Это был не смех, а два отчетливо произнесенных слова «ха».
— Это твой ответ?
— А разве был вопрос?
Он просто не мог поверить в то, что я не мечтаю иметь такую же машину. Он сообщил, как быстро она разгоняется с места до ста пятидесяти миль в час.
— Мне это до лампочки, Джеффри, — сказал я.
Он начал что-то рассказывать о рулевом управлении.
— В гробу я это видел, Джеффри, — сказал я.
— Ха! Ха! — снова произнес он и покачал головой. — Ты еще скажи, что не знаешь, какая это модель.
— Вот что я тебе скажу, Джеффри: я понятия не имею, что это за модель.
— Это все писательские штучки?
— Отнюдь. Такой штучки точно нет ни у одного знакомого мне писателя.
— Я не об этой тачке, а о писательском притворстве, будто вас вообще не интересуют машины.
— Меня интересуют машины. И мой главный интерес в том, чтобы не разбиться, когда я в них еду.
Нажатием кнопки он сложил крышу кабриолета и надавил на газ. Встречный поток воздуха красиво развевал его волосы, тогда как мои намертво прилипли ко лбу, покрытому холодной испариной.
— Разве не здорово? — спросил он, хлопнув меня по ноге. — Признайся, что тебя это заводит!
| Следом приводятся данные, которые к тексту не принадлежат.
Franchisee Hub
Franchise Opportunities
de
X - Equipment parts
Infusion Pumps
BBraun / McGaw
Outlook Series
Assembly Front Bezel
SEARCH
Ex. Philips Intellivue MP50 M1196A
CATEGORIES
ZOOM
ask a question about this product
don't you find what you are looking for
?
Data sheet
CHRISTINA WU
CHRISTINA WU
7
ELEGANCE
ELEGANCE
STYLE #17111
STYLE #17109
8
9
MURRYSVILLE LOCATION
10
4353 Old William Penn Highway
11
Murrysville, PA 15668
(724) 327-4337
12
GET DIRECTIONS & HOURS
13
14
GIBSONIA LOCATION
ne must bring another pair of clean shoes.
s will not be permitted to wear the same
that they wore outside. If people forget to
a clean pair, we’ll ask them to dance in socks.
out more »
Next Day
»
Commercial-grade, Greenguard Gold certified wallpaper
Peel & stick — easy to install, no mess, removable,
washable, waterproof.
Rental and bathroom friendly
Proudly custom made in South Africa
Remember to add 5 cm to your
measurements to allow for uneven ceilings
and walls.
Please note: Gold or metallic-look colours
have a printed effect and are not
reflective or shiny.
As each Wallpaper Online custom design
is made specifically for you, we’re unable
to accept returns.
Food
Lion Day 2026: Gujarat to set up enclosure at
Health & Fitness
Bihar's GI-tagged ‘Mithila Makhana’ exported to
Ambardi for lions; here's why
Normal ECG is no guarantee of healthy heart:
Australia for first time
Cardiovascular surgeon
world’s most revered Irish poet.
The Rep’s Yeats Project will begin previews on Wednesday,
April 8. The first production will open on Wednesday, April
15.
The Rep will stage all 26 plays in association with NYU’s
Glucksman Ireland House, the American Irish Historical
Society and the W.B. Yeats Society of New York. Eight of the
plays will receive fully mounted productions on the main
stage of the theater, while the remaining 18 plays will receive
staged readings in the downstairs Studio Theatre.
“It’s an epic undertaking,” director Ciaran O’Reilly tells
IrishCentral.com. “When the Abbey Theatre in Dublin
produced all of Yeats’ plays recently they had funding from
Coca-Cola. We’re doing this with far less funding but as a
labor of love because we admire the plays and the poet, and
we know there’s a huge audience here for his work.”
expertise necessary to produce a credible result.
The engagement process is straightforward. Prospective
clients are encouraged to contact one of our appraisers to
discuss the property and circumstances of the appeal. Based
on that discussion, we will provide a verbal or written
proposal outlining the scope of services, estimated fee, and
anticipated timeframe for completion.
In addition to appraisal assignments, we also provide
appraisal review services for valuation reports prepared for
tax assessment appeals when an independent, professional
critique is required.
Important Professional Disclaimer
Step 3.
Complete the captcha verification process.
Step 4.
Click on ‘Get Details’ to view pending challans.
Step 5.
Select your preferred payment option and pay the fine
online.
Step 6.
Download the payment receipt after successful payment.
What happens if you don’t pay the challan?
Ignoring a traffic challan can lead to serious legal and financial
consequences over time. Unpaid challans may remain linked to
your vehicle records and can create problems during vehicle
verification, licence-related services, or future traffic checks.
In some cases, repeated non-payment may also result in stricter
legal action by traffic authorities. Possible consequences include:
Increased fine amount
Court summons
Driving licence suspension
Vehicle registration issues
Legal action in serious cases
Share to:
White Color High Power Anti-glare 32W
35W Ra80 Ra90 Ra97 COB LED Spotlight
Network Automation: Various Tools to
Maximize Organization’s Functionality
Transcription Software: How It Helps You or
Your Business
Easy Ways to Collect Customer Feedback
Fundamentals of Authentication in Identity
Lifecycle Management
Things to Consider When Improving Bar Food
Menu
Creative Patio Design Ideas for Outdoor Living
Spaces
Даже когда Джеффри не употреблял слово «признайся», оно подразумевалось во всех наших беседах. Он считал, что я постоянно лгу — о моем браке с Ванессой, о женщинах, о машинах, об успехах Джеффри в бизнесе, о моде, об Уилмслоу, о деньгах — короче, обо всех вещах, от которых я будто бы хотел избавиться, и о тех, которые будто бы мечтал заполучить, ибо их уже имел Джеффри. Его «признайся» предполагало мое признание в том, что я хочу быть таким, как он. Мой брат был не в состоянии понять, что я просто хочу быть собой и делать то, что делаю.
Его нельзя было назвать проницательным, однако так получилось, что скептицизм Джеффри имел под собой основания.
Пусть я и не хотел походить на него, но и быть собой мне в последние четыре-пять лет нравилось все меньше. Связь времен распадалась. Меня мучили хронические запоры. Я был пойман на краже в Оксфэме. Мне давали слишком много звездочек на «Амазоне», из-за чего никто не желал читать такого подозрительно хорошего писателя. Даже Поппи, обладать которой я так мечтал, была бы более доступной, окажись я кем-нибудь другим, а не самим собой — то есть мужем ее дочери. Правда, еще неизвестно, что и кого бы я желал, будь я кем-то другим.
Ни в чем из вышеизложенного я и не думал признаваться Симпатяге Джеффри.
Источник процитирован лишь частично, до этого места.